Miraa exporters may have to wait longer before flying their produce to Mogadishu due to requirements set out in new regulations, a day after Kenya and Somalia agreed to resume exports of the stimulant.
Traders and farmers have welcomed the reopening of the Somalia market but called on the government to speed up the issuance of export licences as per the regulations.
Kenya and Somalia revived bilateral relations on Friday after President Hassan Mahmud met President Uhuru Kenyatta and agreed that trade and flights between the two countries resume with immediate effect.
But for the first time, miraa dealers will be required to adhere to the Crops (Miraa) (Amendment) Regulations, 2022 and the Kenya Bureau and Standards Code of Practice.
500 exporters yet to be cleared
Nyambene Miraa Trade Association Chairman Kimathi Munjuri on Saturday said the Agricultural and Food Authority (Afa) was yet to clear about 500 exporters.
According to the regulations, exporters must be registered and licensed by Afa. Exporters are also required to get an export permit for every consignment.

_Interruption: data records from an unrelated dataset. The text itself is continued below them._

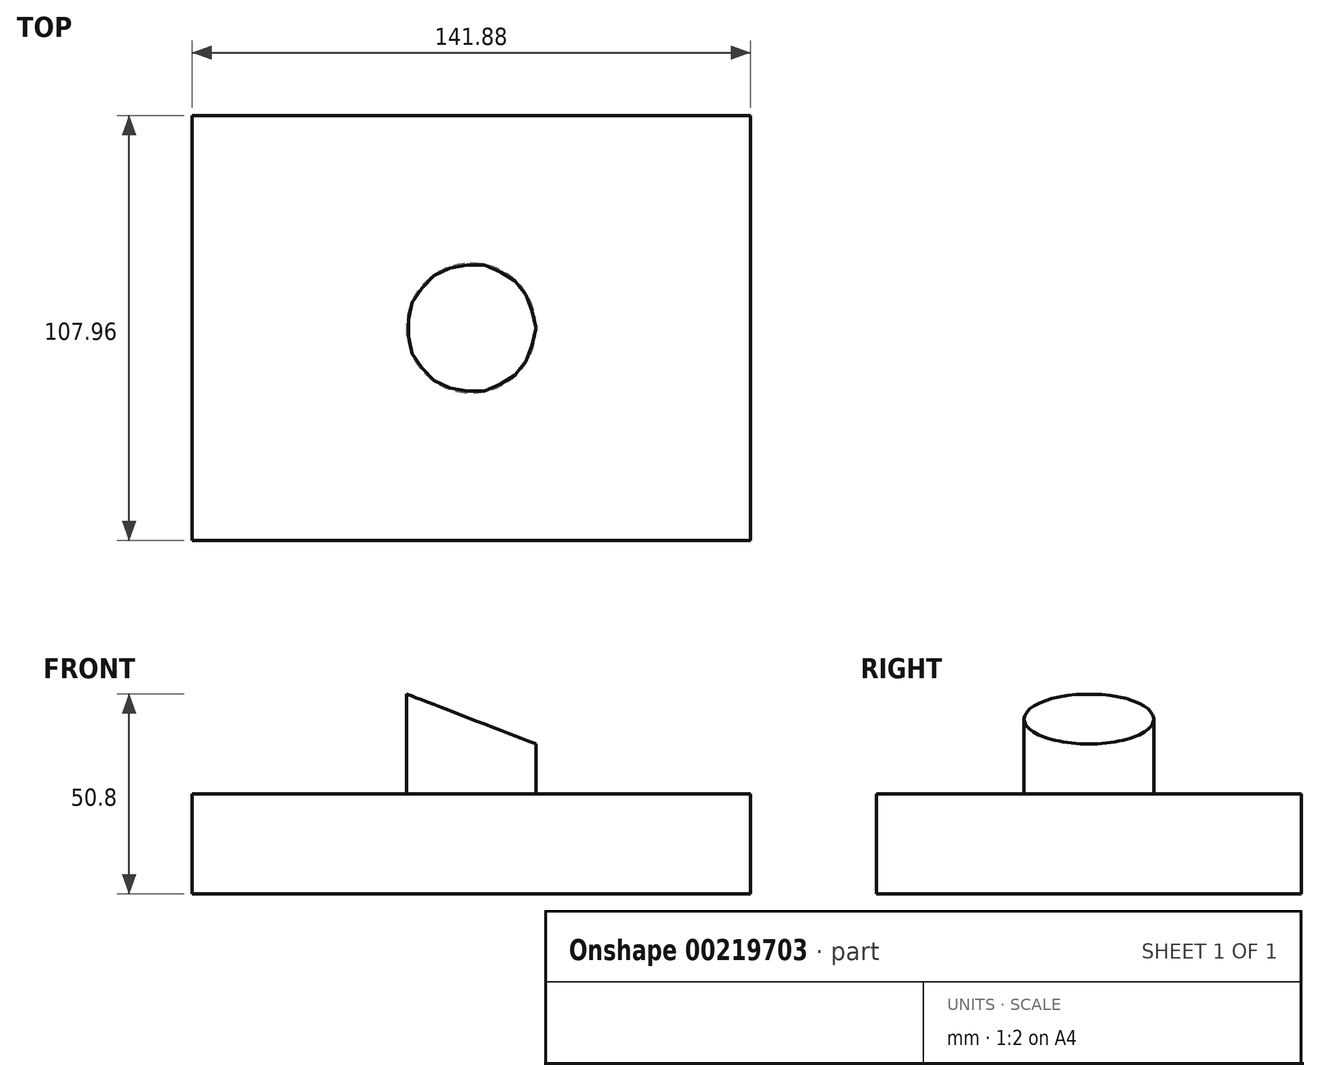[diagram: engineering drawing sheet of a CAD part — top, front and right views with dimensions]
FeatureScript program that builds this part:
annotation { "Feature Type Name" : "Feature", "Feature Type Description" : "" }
export const myFeature = defineFeature(function(context is Context, id is Id, definition is map)
    precondition{}
    {
        {
            var Q0;
            Q0=qCreatedBy(makeId("Top.planeOp"),FACE);
            var sketch = newSketch(context, id + "F0", { "sketchPlane" : qUnion([Q0])});
            skLineSegment(sketch, "E0.bottom", {"start": v(-70.94, 53.98) * mm, "end": v(70.94, 53.98) * mm});
            skLineSegment(sketch, "E0.top", {"start": v(-70.94, -53.98) * mm, "end": v(70.94, -53.98) * mm});
            skLineSegment(sketch, "E0.left", {"start": v(-70.94, 53.98) * mm, "end": v(-70.94, -53.98) * mm});
            skLineSegment(sketch, "E0.right", {"start": v(70.94, 53.98) * mm, "end": v(70.94, -53.98) * mm});
            skPoint(sketch, "E0.middle", {"position": v(0, 0) * mm});
            skCircle(sketch, "E1", {"center": v(0, 0) * mm, "radius": 16.48 * mm});
            skSolve(sketch);
        }
        {
            var Q0;
            Q0=makeQuery(id+"F0.imprint","IMPRINT",FACE,{"disambiguationData":[TD([[makeQuery(id+"F0.imprint","IMPRINT",EDGE,{"derivedFrom":sQuery(id+"F0.wireOp",EDGE,"E1")}),1.0]])]});
            extrude(context, id + "F1", {"entities" : qUnion([Q0]), "depth" : 50.8 * mm});
        }
        {
            var Q0;
            Q0 = qSketchRegion(id + "F0", true);
            extrude(context, id + "F2", {"entities" : qUnion([Q0]), "operationType" : NewBodyOperationType.ADD, "depth" : 25.4 * mm});
        }
        {
            var Q0;
            Q0=makeQuery(id+"F2.opExtrude","SWEPT_FACE",FACE,{"disambiguationData":[OSD([sQuery(id+"F0.wireOp",EDGE,"E0.top")])]});
            var sketch = newSketch(context, id + "F3", { "sketchPlane" : qUnion([Q0])});
            skLineSegment(sketch, "E2.0", {"start": v(-16.48, 50.8) * mm, "end": v(16.48, 50.8) * mm});
            skLineSegment(sketch, "E3", {"start": v(16.48, 50.8) * mm, "end": v(16.48, 25.4) * mm});
            skLineSegment(sketch, "E4", {"start": v(-16.48, 50.8) * mm, "end": v(16.48, 38.1) * mm});
            skSolve(sketch);
        }
        {
            var Q0;
            {var subQ0=sQuery(id+"F3.wireOp",EDGE,"E2.0");Q0=makeQuery(id+"F3.imprint","IMPRINT",FACE,{"disambiguationData":[TD([[makeQuery(id+"F3.imprint","IMPRINT",EDGE,{"derivedFrom":subQ0}),-1.0]])]});}
            extrude(context, id + "F4", {"entities" : qUnion([Q0]), "operationType" : NewBodyOperationType.REMOVE, "endBound" : BoundingType.THROUGH_ALL, "oppositeDirection" : true, "depth" : 25.4 * mm});
        }
    });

Anyone who exports miraa without a licence is liable for a prison term of up to three years or a fine of up to Sh5 million
“We have over 500 exporters who have applied for the export licenses but Afa is yet to issue them. We need them urgently because we cannot ship without adhering to the regulations,” Mr Munjuri said.
Agriculture Cabinet Secretary Peter Munya recently gazetted the amended regulations, scrapping an export and import levy of Sh30 and Sh60 per kilo respectively.
The regulations also provide for the registration and licensing of miraa nursery operators, growers’ associations, aggregators, transporters, importers and vendors. It also regulates the quality of planting materials, production, post-harvest handling and transportation.
Transporters are required to use well ventilated and hygienic vehicles in adherence to food safety standards.
The rules also establish a miraa pricing formula committee, which will be tasked with coming up with a pricing method based on supply and demand, cost of production and other factors.